This topic describes how to use Data Lake Formation (DLF) to read data from and write data to Object Storage Service (OSS) in Hologres.

Background information

As the digital transformation of enterprises develops, the amount of data that enterprises need to store increases exponentially. Traditional data analysis faces great challenges in terms of the cost, scale, and data diversity. Hologres works with DLF and OSS to provide the data lake acceleration service DLF_FDW based on data lakehouses. This service helps enterprises implement cost-effective storage of a large amount of data, centralized metadata management, and efficient data analysis and data insights.

Alibaba Cloud DLF is a fully managed service that helps you build data lakes and data lakehouses in the cloud. The service provides centralized metadata management, centralized permission and security management, and convenient data ingestion and exploration capabilities for data lakes in the cloud. For more information about DLF, see Overview.

DLF uses Alibaba Cloud OSS as its source of cloud data lakes. OSS is a secure, cost-effective, and highly reliable service that can store large amounts of data and all types of files. It can provide 99.9999999999% (twelve 9's) of data durability and has become the standard for data lake storage. For more information about OSS, see What is OSS?.

Hologres is seamlessly integrated with DLF and OSS. Hologres allows you to use DLF to read data from and write data to OSS by using foreign tables. Foreign tables are used to map fields rather than store data. Hologres can directly accelerate the reads and writes of a variety of types of data stored in OSS buckets. This reduces development and O&M costs, breaks down data silos, and realizes business insights.

Features

In Hologres V1.1 and later, files in the ORC, Parquet, CSV, or SequenceFile format can be read from OSS. In Hologres V1.3 and later, files in the HUDI or Delta format can be read from OSS, and files in the ORC, Parquet, CSV, or SequenceFile format can be written to OSS. You can view the version of your Hologres instance on the instance details page in the Hologres console. If the version of your Hologres instance is earlier than V1.1, join DingTalk group 32314975 for technical support or submit a ticket to apply for updating your instance.

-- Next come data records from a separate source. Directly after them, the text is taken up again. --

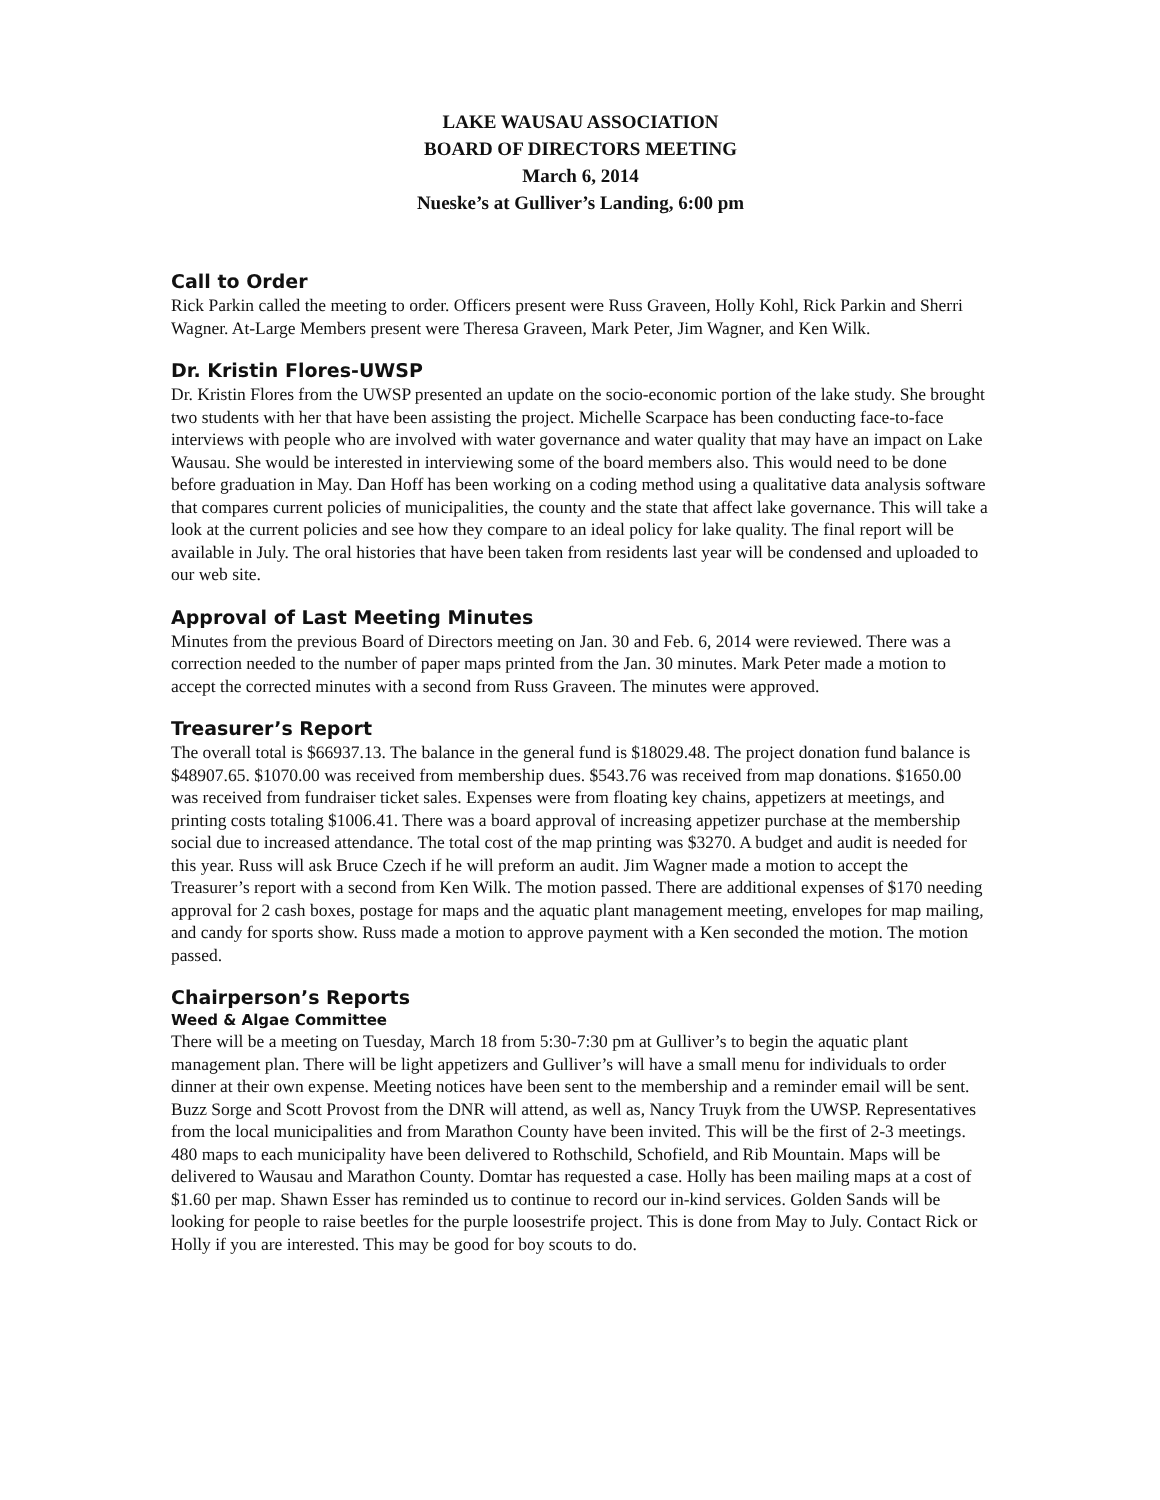LAKE WAUSAU ASSOCIATION
BOARD OF DIRECTORS MEETING
March 6, 2014
Nueske’s at Gulliver’s Landing, 6:00 pm
Call to Order
Rick Parkin called the meeting to order. Officers present were Russ Graveen, Holly Kohl, Rick Parkin and Sherri Wagner. At-Large Members present were Theresa Graveen, Mark Peter, Jim Wagner, and Ken Wilk.
Dr. Kristin Flores-UWSP
Dr. Kristin Flores from the UWSP presented an update on the socio-economic portion of the lake study. She brought two students with her that have been assisting the project. Michelle Scarpace has been conducting face-to-face interviews with people who are involved with water governance and water quality that may have an impact on Lake Wausau. She would be interested in interviewing some of the board members also. This would need to be done before graduation in May. Dan Hoff has been working on a coding method using a qualitative data analysis software that compares current policies of municipalities, the county and the state that affect lake governance. This will take a look at the current policies and see how they compare to an ideal policy for lake quality. The final report will be available in July. The oral histories that have been taken from residents last year will be condensed and uploaded to our web site.
Approval of Last Meeting Minutes
Minutes from the previous Board of Directors meeting on Jan. 30 and Feb. 6, 2014 were reviewed. There was a correction needed to the number of paper maps printed from the Jan. 30 minutes. Mark Peter made a motion to accept the corrected minutes with a second from Russ Graveen. The minutes were approved.
Treasurer’s Report
The overall total is $66937.13. The balance in the general fund is $18029.48. The project donation fund balance is $48907.65. $1070.00 was received from membership dues. $543.76 was received from map donations. $1650.00 was received from fundraiser ticket sales. Expenses were from floating key chains, appetizers at meetings, and printing costs totaling $1006.41. There was a board approval of increasing appetizer purchase at the membership social due to increased attendance. The total cost of the map printing was $3270. A budget and audit is needed for this year. Russ will ask Bruce Czech if he will preform an audit. Jim Wagner made a motion to accept the Treasurer’s report with a second from Ken Wilk. The motion passed. There are additional expenses of $170 needing approval for 2 cash boxes, postage for maps and the aquatic plant management meeting, envelopes for map mailing, and candy for sports show. Russ made a motion to approve payment with a Ken seconded the motion. The motion passed.
Chairperson’s Reports
Weed & Algae Committee
There will be a meeting on Tuesday, March 18 from 5:30-7:30 pm at Gulliver’s to begin the aquatic plant management plan. There will be light appetizers and Gulliver’s will have a small menu for individuals to order dinner at their own expense. Meeting notices have been sent to the membership and a reminder email will be sent. Buzz Sorge and Scott Provost from the DNR will attend, as well as, Nancy Truyk from the UWSP. Representatives from the local municipalities and from Marathon County have been invited. This will be the first of 2-3 meetings. 480 maps to each municipality have been delivered to Rothschild, Schofield, and Rib Mountain. Maps will be delivered to Wausau and Marathon County. Domtar has requested a case. Holly has been mailing maps at a cost of $1.60 per map. Shawn Esser has reminded us to continue to record our in-kind services. Golden Sands will be looking for people to raise beetles for the purple loosestrife project. This is done from May to July. Contact Rick or Holly if you are interested. This may be good for boy scouts to do.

Hologres V1.3.26 and later allow you to read data from and write data to OSS-HDFS. OSS-HDFS (JindoFS) is a cloud-native data lake storage service. Compared with native OSS storage, OSS-HDFS is seamlessly integrated with compute engines in the Hadoop ecosystem and provides better performance in offline extract, transform, load (ETL) of big data based on Hive and Spark. OSS-HDFS is fully compatible with Hadoop Distributed File System (HDFS) APIs and supports Portable Operating System Interface (POSIX). You can use OSS-HDFS to manage data in data lake-based computing scenarios in the big data and AI fields. For more information about OSS-HDFS, see Overview of the OSS-HDFS service.

  • The following table describes the file formats that are supported by Hologres.
    File format Hologres V1.1 Hologres V1.3
    HUDI (COW) Not supported Data reads supported
    Delta Not supported Data reads supported
    CSV Data reads supported Data reads and writes supported
    Parquet Data reads supported Data reads and writes supported
    ORC Data reads supported Data reads and writes supported
    SequenceFile Data reads supported Data reads and writes supported
  • Data type mappings

    For more information about the mappings between DLF and Hologres data types, see Data types.

Prerequisites

  • DLF is activated. For more information, see Quick start. For more information about regions in which DLF is supported, see Supported regions and endpoints.
  • OSS is activated, a bucket is created, and data is uploaded to the bucket. For more information, see Get started with OSS.
  • A bucket policy is configured to authorize you to access the data in the OSS bucket. If you do not have the required permissions, the foreign table that was created cannot be used to query the data in the OSS bucket. For more information about OSS authorization, see Configure and manage bucket policies.
  • If you want to use the OSS-HDFS service, you must enable OSS-HDFS. For more information, see Enable OSS-HDFS and grant access permissions.

Limits

  • You can read data only from an OSS bucket that resides in the same region as your Hologres instance.
  • When you export data to OSS, you cannot execute the INSERT ON CONFLICT, UPDATE, or DELETE statement.
  • You can read data from or write data to partitioned tables in DLF. However, only columns of the TEXT, VARCHAR, and INT types can be used as partition keys.
  • Only Hologres V1.3 and later allow you to write data to OSS objects in the ORC, Parquet, CSV, and SequenceFile formats.
  • Data lake acceleration is not supported for read-only secondary instances.

Usage notes

  • Configure the environment.
    1. Configure the backend to enable DLF_FDW.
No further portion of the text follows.